> Request:
Below are entries. Reproduce exactly the lines between the line holding "text [952, 1158, 966, 1162]" and the line holding "Rendered at 1241 by 1754 pixels.", inclusive, and only those.

> Records for processing:
|---|

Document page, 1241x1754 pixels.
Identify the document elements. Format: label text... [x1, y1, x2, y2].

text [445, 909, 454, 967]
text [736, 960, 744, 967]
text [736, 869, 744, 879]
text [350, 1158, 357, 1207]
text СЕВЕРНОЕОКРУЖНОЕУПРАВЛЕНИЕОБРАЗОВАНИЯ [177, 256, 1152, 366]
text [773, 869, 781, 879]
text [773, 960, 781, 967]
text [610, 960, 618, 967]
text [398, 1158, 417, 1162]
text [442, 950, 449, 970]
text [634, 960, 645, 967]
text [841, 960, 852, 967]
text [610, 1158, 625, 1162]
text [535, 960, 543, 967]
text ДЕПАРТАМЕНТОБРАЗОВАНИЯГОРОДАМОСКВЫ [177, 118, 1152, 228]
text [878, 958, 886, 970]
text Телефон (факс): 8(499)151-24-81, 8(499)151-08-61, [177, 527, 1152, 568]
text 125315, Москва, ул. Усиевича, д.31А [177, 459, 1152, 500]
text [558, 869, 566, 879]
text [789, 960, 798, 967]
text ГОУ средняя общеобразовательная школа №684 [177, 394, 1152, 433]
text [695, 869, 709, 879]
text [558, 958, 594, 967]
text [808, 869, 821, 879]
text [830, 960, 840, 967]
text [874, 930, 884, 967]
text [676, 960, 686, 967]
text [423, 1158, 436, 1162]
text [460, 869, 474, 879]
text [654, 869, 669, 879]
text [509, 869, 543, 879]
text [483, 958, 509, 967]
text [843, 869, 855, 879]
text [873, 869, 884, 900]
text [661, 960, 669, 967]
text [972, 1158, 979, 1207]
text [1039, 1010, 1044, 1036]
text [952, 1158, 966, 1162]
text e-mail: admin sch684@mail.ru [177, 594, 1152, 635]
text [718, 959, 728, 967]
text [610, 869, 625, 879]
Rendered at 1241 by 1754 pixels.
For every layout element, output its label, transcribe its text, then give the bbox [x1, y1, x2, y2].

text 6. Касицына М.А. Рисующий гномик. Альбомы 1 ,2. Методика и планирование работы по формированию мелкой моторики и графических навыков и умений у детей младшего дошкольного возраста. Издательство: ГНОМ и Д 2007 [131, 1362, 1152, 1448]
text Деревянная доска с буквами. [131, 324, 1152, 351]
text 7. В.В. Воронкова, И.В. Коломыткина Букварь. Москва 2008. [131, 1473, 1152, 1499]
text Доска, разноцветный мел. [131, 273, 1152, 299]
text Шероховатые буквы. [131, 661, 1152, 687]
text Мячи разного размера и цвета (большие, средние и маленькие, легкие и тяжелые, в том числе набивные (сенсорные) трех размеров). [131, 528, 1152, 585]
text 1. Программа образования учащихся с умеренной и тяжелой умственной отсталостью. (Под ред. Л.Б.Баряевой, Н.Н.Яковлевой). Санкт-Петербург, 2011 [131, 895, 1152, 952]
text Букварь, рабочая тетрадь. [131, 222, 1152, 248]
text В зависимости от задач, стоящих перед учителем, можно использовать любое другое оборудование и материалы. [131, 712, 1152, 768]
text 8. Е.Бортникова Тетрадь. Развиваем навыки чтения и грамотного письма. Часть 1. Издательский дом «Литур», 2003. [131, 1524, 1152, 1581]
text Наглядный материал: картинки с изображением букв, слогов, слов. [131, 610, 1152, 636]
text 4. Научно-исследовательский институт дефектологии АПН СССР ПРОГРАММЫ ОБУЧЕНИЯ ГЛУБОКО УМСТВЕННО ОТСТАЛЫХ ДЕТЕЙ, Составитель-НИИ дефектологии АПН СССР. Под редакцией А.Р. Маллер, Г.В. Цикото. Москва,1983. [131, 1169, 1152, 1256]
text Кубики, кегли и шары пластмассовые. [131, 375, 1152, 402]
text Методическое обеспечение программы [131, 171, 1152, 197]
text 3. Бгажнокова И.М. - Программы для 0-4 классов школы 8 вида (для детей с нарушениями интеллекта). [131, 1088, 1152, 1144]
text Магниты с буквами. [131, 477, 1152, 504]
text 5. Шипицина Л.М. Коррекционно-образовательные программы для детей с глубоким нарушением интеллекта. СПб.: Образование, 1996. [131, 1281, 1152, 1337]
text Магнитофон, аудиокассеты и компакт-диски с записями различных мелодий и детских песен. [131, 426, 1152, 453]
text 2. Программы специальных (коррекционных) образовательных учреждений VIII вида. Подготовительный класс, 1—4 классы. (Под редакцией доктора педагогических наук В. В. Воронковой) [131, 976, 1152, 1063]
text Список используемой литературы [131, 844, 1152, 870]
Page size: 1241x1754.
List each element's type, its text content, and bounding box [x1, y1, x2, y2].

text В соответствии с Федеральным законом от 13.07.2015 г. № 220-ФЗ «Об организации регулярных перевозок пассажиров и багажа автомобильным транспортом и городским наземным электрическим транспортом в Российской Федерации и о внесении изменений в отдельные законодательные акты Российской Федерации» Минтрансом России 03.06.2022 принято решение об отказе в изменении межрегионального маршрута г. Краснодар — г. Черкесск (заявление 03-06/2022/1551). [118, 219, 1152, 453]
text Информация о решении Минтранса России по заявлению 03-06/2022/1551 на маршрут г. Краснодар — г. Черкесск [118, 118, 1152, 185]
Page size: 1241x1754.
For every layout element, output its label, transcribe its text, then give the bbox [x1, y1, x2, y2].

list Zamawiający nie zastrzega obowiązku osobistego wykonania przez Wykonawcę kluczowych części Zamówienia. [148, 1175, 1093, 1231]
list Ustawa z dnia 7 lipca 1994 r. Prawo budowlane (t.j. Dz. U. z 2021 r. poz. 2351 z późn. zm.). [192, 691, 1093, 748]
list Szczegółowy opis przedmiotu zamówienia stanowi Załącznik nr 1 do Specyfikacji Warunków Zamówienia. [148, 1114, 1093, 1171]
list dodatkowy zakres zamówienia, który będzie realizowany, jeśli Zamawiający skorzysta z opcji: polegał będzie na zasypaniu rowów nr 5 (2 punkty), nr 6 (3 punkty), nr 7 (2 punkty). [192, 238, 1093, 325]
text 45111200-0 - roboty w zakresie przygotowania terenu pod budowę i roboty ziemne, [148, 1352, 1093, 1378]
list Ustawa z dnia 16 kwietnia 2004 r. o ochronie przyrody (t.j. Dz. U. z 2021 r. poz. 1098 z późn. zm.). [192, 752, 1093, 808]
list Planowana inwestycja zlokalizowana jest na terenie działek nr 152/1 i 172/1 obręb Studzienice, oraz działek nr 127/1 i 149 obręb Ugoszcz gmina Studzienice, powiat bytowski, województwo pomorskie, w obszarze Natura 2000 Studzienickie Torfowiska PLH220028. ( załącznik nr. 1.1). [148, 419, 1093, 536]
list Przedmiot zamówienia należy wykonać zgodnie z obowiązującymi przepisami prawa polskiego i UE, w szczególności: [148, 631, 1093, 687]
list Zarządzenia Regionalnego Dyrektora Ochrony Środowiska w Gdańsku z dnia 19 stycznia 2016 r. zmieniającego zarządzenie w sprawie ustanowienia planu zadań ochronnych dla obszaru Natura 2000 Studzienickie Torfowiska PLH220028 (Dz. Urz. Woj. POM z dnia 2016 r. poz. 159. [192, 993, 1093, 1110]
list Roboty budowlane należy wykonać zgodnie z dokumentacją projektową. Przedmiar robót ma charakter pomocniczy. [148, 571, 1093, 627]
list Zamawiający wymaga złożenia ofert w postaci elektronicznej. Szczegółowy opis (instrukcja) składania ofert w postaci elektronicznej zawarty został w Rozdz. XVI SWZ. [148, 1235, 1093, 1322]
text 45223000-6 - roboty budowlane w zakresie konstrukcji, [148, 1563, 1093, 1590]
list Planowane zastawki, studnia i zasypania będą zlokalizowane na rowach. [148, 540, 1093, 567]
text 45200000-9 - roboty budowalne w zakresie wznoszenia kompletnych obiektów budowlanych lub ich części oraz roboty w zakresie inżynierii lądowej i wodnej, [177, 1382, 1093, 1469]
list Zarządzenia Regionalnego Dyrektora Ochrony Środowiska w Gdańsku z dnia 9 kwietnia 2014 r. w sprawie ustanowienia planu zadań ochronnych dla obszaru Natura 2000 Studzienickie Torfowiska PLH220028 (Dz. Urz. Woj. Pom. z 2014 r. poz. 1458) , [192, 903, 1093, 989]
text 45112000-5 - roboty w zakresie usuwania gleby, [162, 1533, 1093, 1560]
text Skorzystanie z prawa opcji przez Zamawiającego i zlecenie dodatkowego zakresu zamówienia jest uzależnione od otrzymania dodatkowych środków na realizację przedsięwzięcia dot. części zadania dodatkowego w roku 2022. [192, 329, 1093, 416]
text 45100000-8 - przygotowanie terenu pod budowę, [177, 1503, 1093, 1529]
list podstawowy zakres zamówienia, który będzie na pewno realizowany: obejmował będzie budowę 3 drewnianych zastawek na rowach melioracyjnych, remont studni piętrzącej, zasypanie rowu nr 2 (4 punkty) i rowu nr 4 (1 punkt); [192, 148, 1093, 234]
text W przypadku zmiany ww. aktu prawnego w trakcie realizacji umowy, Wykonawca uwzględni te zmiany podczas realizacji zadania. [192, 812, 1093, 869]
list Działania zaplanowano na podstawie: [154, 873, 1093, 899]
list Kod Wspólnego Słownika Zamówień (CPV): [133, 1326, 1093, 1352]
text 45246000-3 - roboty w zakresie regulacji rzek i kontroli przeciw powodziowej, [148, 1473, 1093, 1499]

|---|

> Output:
text [952, 1158, 966, 1162]
text e-mail: admin sch684@mail.ru [177, 594, 1152, 635]
text [718, 959, 728, 967]
text [610, 869, 625, 879]
Rendered at 1241 by 1754 pixels.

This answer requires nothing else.